• **INSTRUCTION**
Read through the entries below and return each line with the word "LIST".

• **RECORDED DATA**
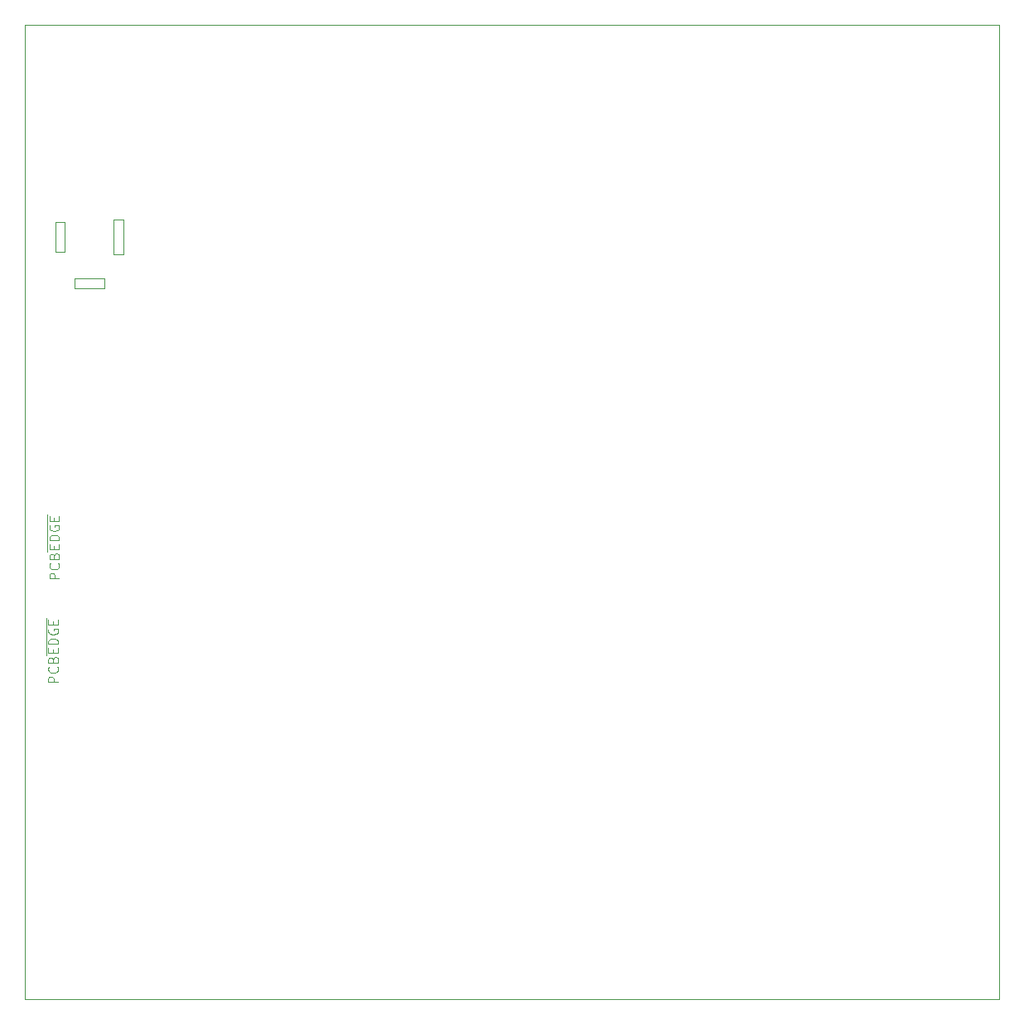
<source format=gbr>
G04 #@! TF.GenerationSoftware,KiCad,Pcbnew,6.0.0-unknown-cbea514~86~ubuntu18.04.1*
G04 #@! TF.CreationDate,2019-06-07T15:32:40-05:00*
G04 #@! TF.ProjectId,power,706f7765-722e-46b6-9963-61645f706362,rev?*
G04 #@! TF.SameCoordinates,Original*
G04 #@! TF.FileFunction,Profile,NP*
%FSLAX46Y46*%
G04 Gerber Fmt 4.6, Leading zero omitted, Abs format (unit mm)*
G04 Created by KiCad (PCBNEW 6.0.0-unknown-cbea514~86~ubuntu18.04.1) date 2019-06-07 15:32:40*
%MOMM*%
%LPD*%
G04 APERTURE LIST*
%ADD10C,0.100000*%
%ADD11C,0.000100*%
%ADD12C,0.050000*%
G04 APERTURE END LIST*
D10*
X51272440Y-114810540D02*
X51272440Y-15242540D01*
X150876000Y-114808000D02*
X51308000Y-114808000D01*
X150876000Y-15240000D02*
X150876000Y-114808000D01*
X51308000Y-15240000D02*
X150876000Y-15240000D01*
D11*
X56361200Y-41130600D02*
X59361200Y-41130600D01*
X56361200Y-42130600D02*
X56361200Y-41130600D01*
X59361200Y-42130600D02*
X56361200Y-42130600D01*
X59361200Y-41130600D02*
X59361200Y-42130600D01*
X54361200Y-38430600D02*
X54361200Y-35430600D01*
X55361200Y-38430600D02*
X54361200Y-38430600D01*
X55361200Y-35430600D02*
X55361200Y-38430600D01*
X54361200Y-35430600D02*
X55361200Y-35430600D01*
X60361200Y-38680600D02*
X60361200Y-35180600D01*
X61361200Y-38680600D02*
X60361200Y-38680600D01*
X61361200Y-35180600D02*
X61361200Y-38680600D01*
X60361200Y-35180600D02*
X61361200Y-35180600D01*
D12*
X54670590Y-82419076D02*
X53670590Y-82419076D01*
X53670590Y-82038124D01*
X53718210Y-81942886D01*
X53765829Y-81895267D01*
X53861067Y-81847648D01*
X54003924Y-81847648D01*
X54099162Y-81895267D01*
X54146781Y-81942886D01*
X54194400Y-82038124D01*
X54194400Y-82419076D01*
X54575352Y-80847648D02*
X54622971Y-80895267D01*
X54670590Y-81038124D01*
X54670590Y-81133362D01*
X54622971Y-81276219D01*
X54527733Y-81371457D01*
X54432495Y-81419076D01*
X54242019Y-81466695D01*
X54099162Y-81466695D01*
X53908686Y-81419076D01*
X53813448Y-81371457D01*
X53718210Y-81276219D01*
X53670590Y-81133362D01*
X53670590Y-81038124D01*
X53718210Y-80895267D01*
X53765829Y-80847648D01*
X54146781Y-80085743D02*
X54194400Y-79942886D01*
X54242019Y-79895267D01*
X54337257Y-79847648D01*
X54480114Y-79847648D01*
X54575352Y-79895267D01*
X54622971Y-79942886D01*
X54670590Y-80038124D01*
X54670590Y-80419076D01*
X53670590Y-80419076D01*
X53670590Y-80085743D01*
X53718210Y-79990505D01*
X53765829Y-79942886D01*
X53861067Y-79895267D01*
X53956305Y-79895267D01*
X54051543Y-79942886D01*
X54099162Y-79990505D01*
X54146781Y-80085743D01*
X54146781Y-80419076D01*
X53433210Y-79657171D02*
X53433210Y-78752410D01*
X54146781Y-79419076D02*
X54146781Y-79085743D01*
X54670590Y-78942886D02*
X54670590Y-79419076D01*
X53670590Y-79419076D01*
X53670590Y-78942886D01*
X53433210Y-78752410D02*
X53433210Y-77752410D01*
X54670590Y-78514314D02*
X53670590Y-78514314D01*
X53670590Y-78276219D01*
X53718210Y-78133362D01*
X53813448Y-78038124D01*
X53908686Y-77990505D01*
X54099162Y-77942886D01*
X54242019Y-77942886D01*
X54432495Y-77990505D01*
X54527733Y-78038124D01*
X54622971Y-78133362D01*
X54670590Y-78276219D01*
X54670590Y-78514314D01*
X53433210Y-77752410D02*
X53433210Y-76752410D01*
X53718210Y-76990505D02*
X53670590Y-77085743D01*
X53670590Y-77228600D01*
X53718210Y-77371457D01*
X53813448Y-77466695D01*
X53908686Y-77514314D01*
X54099162Y-77561933D01*
X54242019Y-77561933D01*
X54432495Y-77514314D01*
X54527733Y-77466695D01*
X54622971Y-77371457D01*
X54670590Y-77228600D01*
X54670590Y-77133362D01*
X54622971Y-76990505D01*
X54575352Y-76942886D01*
X54242019Y-76942886D01*
X54242019Y-77133362D01*
X53433210Y-76752410D02*
X53433210Y-75847648D01*
X54146781Y-76514314D02*
X54146781Y-76180981D01*
X54670590Y-76038124D02*
X54670590Y-76514314D01*
X53670590Y-76514314D01*
X53670590Y-76038124D01*
X54777270Y-71836036D02*
X53777270Y-71836036D01*
X53777270Y-71455084D01*
X53824890Y-71359846D01*
X53872509Y-71312227D01*
X53967747Y-71264608D01*
X54110604Y-71264608D01*
X54205842Y-71312227D01*
X54253461Y-71359846D01*
X54301080Y-71455084D01*
X54301080Y-71836036D01*
X54682032Y-70264608D02*
X54729651Y-70312227D01*
X54777270Y-70455084D01*
X54777270Y-70550322D01*
X54729651Y-70693179D01*
X54634413Y-70788417D01*
X54539175Y-70836036D01*
X54348699Y-70883655D01*
X54205842Y-70883655D01*
X54015366Y-70836036D01*
X53920128Y-70788417D01*
X53824890Y-70693179D01*
X53777270Y-70550322D01*
X53777270Y-70455084D01*
X53824890Y-70312227D01*
X53872509Y-70264608D01*
X54253461Y-69502703D02*
X54301080Y-69359846D01*
X54348699Y-69312227D01*
X54443937Y-69264608D01*
X54586794Y-69264608D01*
X54682032Y-69312227D01*
X54729651Y-69359846D01*
X54777270Y-69455084D01*
X54777270Y-69836036D01*
X53777270Y-69836036D01*
X53777270Y-69502703D01*
X53824890Y-69407465D01*
X53872509Y-69359846D01*
X53967747Y-69312227D01*
X54062985Y-69312227D01*
X54158223Y-69359846D01*
X54205842Y-69407465D01*
X54253461Y-69502703D01*
X54253461Y-69836036D01*
X53539890Y-69074131D02*
X53539890Y-68169370D01*
X54253461Y-68836036D02*
X54253461Y-68502703D01*
X54777270Y-68359846D02*
X54777270Y-68836036D01*
X53777270Y-68836036D01*
X53777270Y-68359846D01*
X53539890Y-68169370D02*
X53539890Y-67169370D01*
X54777270Y-67931274D02*
X53777270Y-67931274D01*
X53777270Y-67693179D01*
X53824890Y-67550322D01*
X53920128Y-67455084D01*
X54015366Y-67407465D01*
X54205842Y-67359846D01*
X54348699Y-67359846D01*
X54539175Y-67407465D01*
X54634413Y-67455084D01*
X54729651Y-67550322D01*
X54777270Y-67693179D01*
X54777270Y-67931274D01*
X53539890Y-67169370D02*
X53539890Y-66169370D01*
X53824890Y-66407465D02*
X53777270Y-66502703D01*
X53777270Y-66645560D01*
X53824890Y-66788417D01*
X53920128Y-66883655D01*
X54015366Y-66931274D01*
X54205842Y-66978893D01*
X54348699Y-66978893D01*
X54539175Y-66931274D01*
X54634413Y-66883655D01*
X54729651Y-66788417D01*
X54777270Y-66645560D01*
X54777270Y-66550322D01*
X54729651Y-66407465D01*
X54682032Y-66359846D01*
X54348699Y-66359846D01*
X54348699Y-66550322D01*
X53539890Y-66169370D02*
X53539890Y-65264608D01*
X54253461Y-65931274D02*
X54253461Y-65597941D01*
X54777270Y-65455084D02*
X54777270Y-65931274D01*
X53777270Y-65931274D01*
X53777270Y-65455084D01*
M02*

</source>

• **ANSWER AREA**
G04 APERTURE LIST*
G04 APERTURE END LIST*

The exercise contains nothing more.